During her research, in addition to combing the Bellevue Leader for source material, she put out an all-campus call to her colleagues. Many faculty, staff, and current and former Board of Directors members responded, and relics, photos, and print material kept arriving at her door. She also gathered oral statements from early board members and other professors who had been associated with Bellevue College/Bellevue University for decades. Once this data was gathered, the written/visual history began to take shape. Dr. Wilson was teaching seven courses at the time, therefore, the afternoons and evenings were the best time for her to work on the book.
Of the many aspects of her book, one of the most striking is how the Bellevue College campus buildings changed during its first forty years.
In the turbulent era of the mid-1960s, former World War II aviator Bill Brooks became a chief advocate and supporter of the idea to offer post-secondary education in Bellevue. During that decade, Brooks was a member of the Bellevue Chamber of Commerce and also a student at Omaha University (now UNO). Initially, a junior college was investigated, but support from the officials of Offutt Air Force base encouraged the founders to request permission for a four-year institution. On November 26, 1965, Bellevue College was incorporated and chartered as a four-year institution by the State of Nebraska. (p. 22)

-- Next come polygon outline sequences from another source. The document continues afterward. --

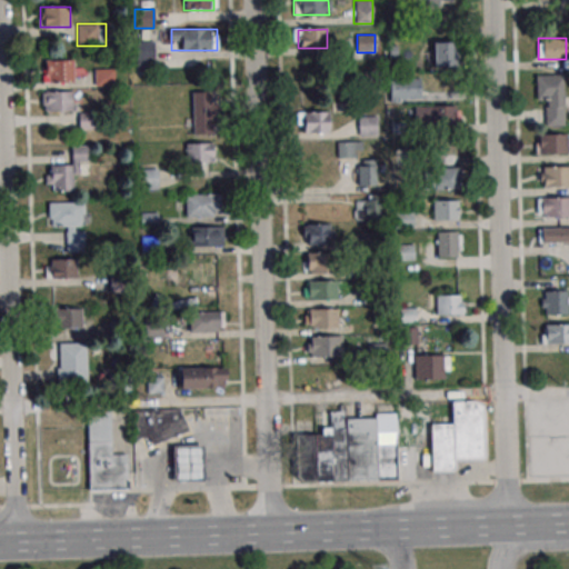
[(155,40),(137,40),(137,61),(155,61),(155,40)]
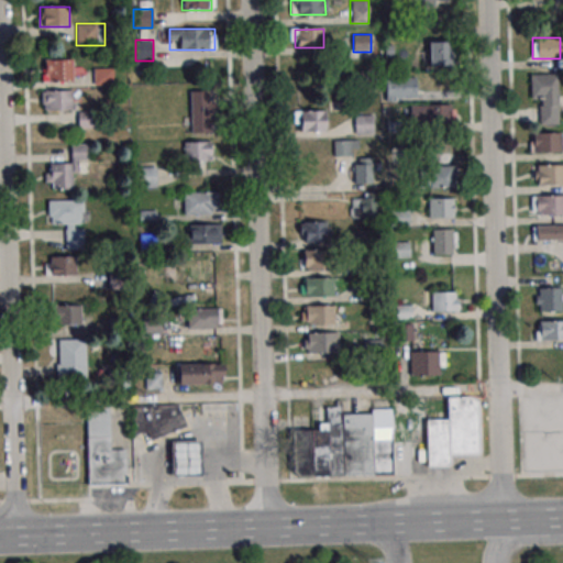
[(450,41),(424,41),(424,65),(450,65),(450,41)]
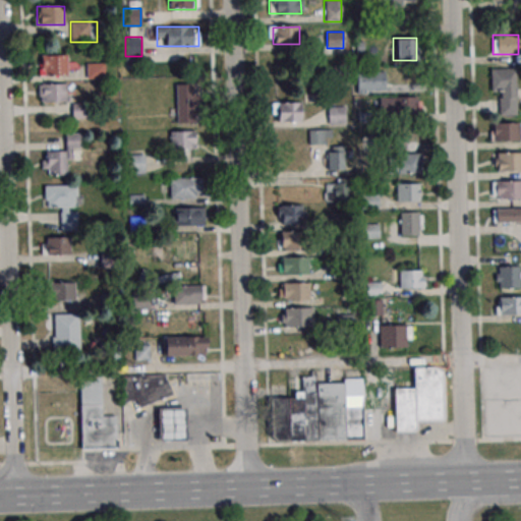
[(41,75),(67,75),(67,55),(41,55),(41,75)]
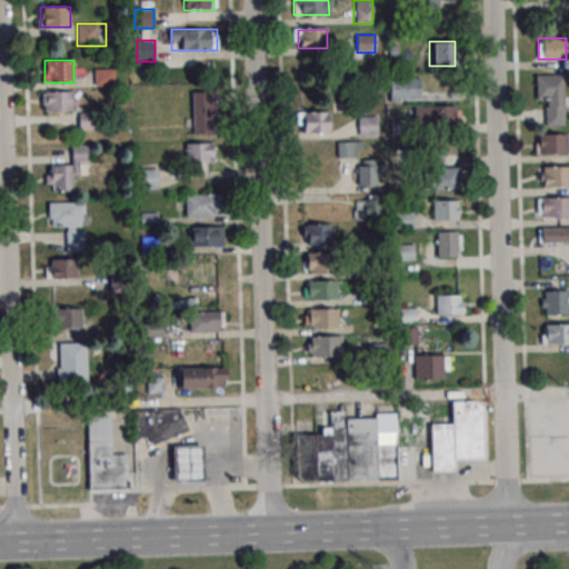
[(95,68),(95,86),(113,86),(113,68),(95,68)]
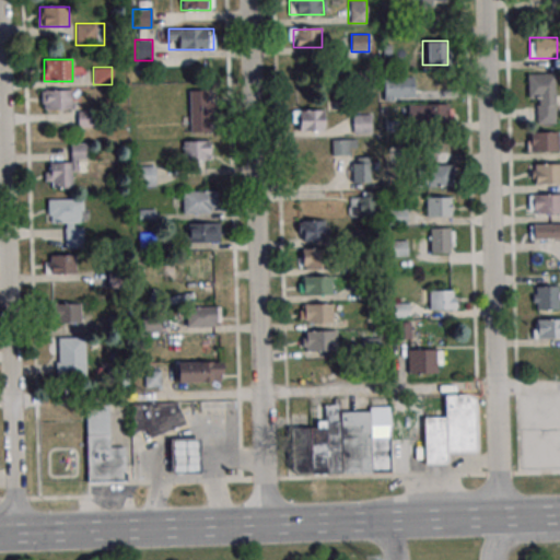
[(527,73),(527,100),(537,100),(537,124),(556,124),(555,73),(527,73)]
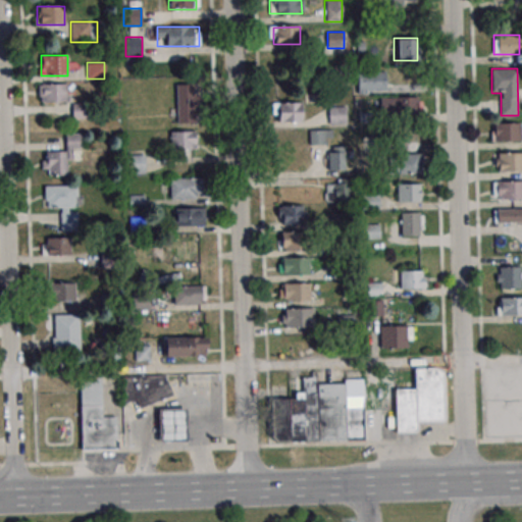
[(385,92),(385,72),(358,72),(358,92),(385,92)]
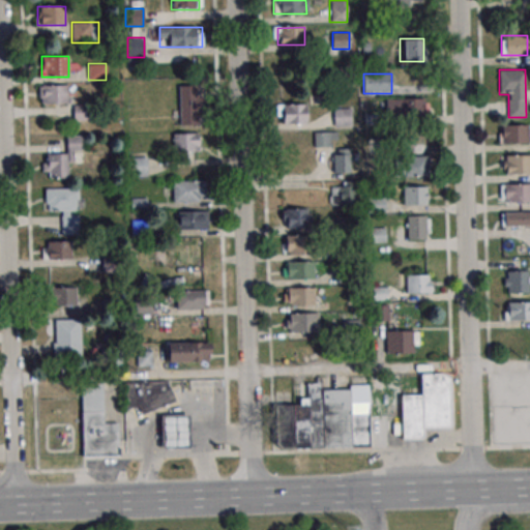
[(39,104),(68,104),(68,85),(39,85),(39,104)]
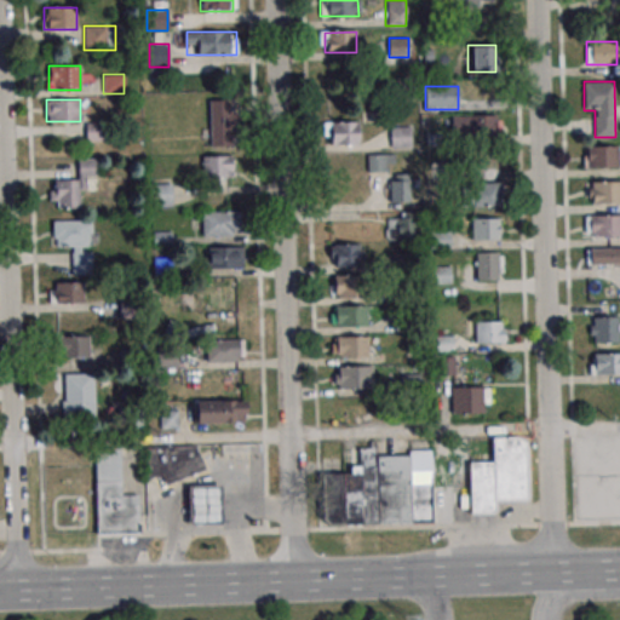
[(233,147),(233,99),(210,99),(210,147),(233,147)]
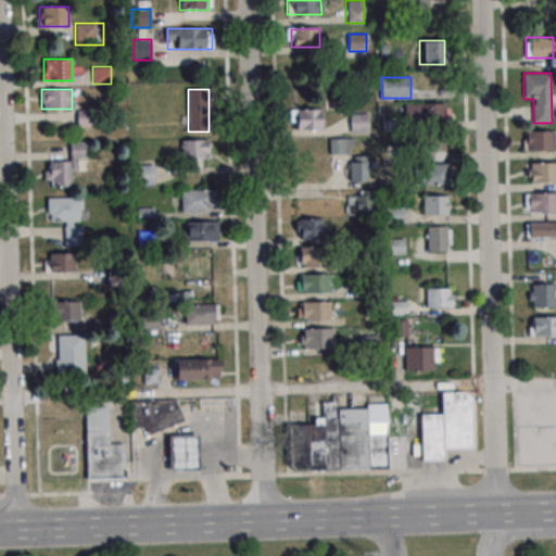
[(446,123),(446,103),(405,103),(405,123),(446,123)]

With the charter in hand, the search began for land and buildings. Real estate partners R. Joe Dennis and F. Hoyte Freeman were instrumental in suggesting the property on the corner of Galvin Road and Harvell Road. At the time, a vacant building owned by the Bellevue Industrial Foundation was on that property (p.35), a farm, and a branch of Millard Lumber. R. Joe Dennis was president of the Bellevue Industrial Foundation in the mid-1960s, and suggested that the building serve as the temporary initial home of Bellevue College. It served as the only edifice on campus until the fall of 1968, and included faculty and administrative offices, nine classrooms, a student lounge, and the library. The building was transformed into the Durham Administration Center with a total renovation that was completed in 1994.
A Quonset hut was transported from Fremont in 1968 to become the art studio, and remained in use until the Art department moved into the Humanities Center in 1993.
In 1969, a pre-fabricated building became the first Bellevue College gym (p. 80). An addition was built with a major contribution from the Lozier family in 1979, and it was renamed the Gordon Lozier Physical Health Center. (p.116-117). In 2003, the gym was significantly renovated and renamed the Gordon Lozier Athletic Center (p. 278).
In 1971, the initial Student Union was built and named for history professor Dr. J.R. Johnson (p.155). The Richard D. Winchell Student Center (p.178-183) was dedicated in December, 1986. It was extensively renovated and renamed the Margre H. Durham Student Center in 2004 (p. 237, 280).
The F. Hoyte Freeman Library moved from the initial 1966 building into its own space in 1974. In December 1983, a library addition named for Emma Lozier (one of the chief contributors) doubled the size of the Freeman Library (p.145-147). After extensive renovation, partially funded by the Dennis family, the new Library was reopened in September, 2002 (p. 281-282).
In 1978, the former Millard Lumber office was purchased, renovated, and became the A.C. Nelsen Science building in early 1979 (p. 209,132). It was totally renovated and renamed the A.C. Nelsen Technology Center in 1993; another renovation and new name occurred in 1999, when 12,000 square feet were added and the building became the Riley Technology Center (p.209, 235).
In 1981, the Gilbert M. and Martha H. Hitchcock Humanities Center was built for classrooms and offices. (p.147-153); an addition was added in 1991; the Center was renovated in 2005 (p. 283).
In addition to a print copy that is held in the Bellevue University Library archives, Dr. Wilson’s treasure trove of facts and photos is also available online. The page numbers in this article are those that contain photos of the campus buildings as they appeared before the year 2000.
Those interested in discovering Bellevue College/Bellevue University’s heritage may want to begin an exploration of A History of Bellevue University: The First Forty Years (1966 – 2006) by comparing the aerial view of the campus in the 1970s on page 131 with the one from 2000 on page 239. Once that piques your interest, begin on page 18 and savor a highly enjoyable and informative trip through the years.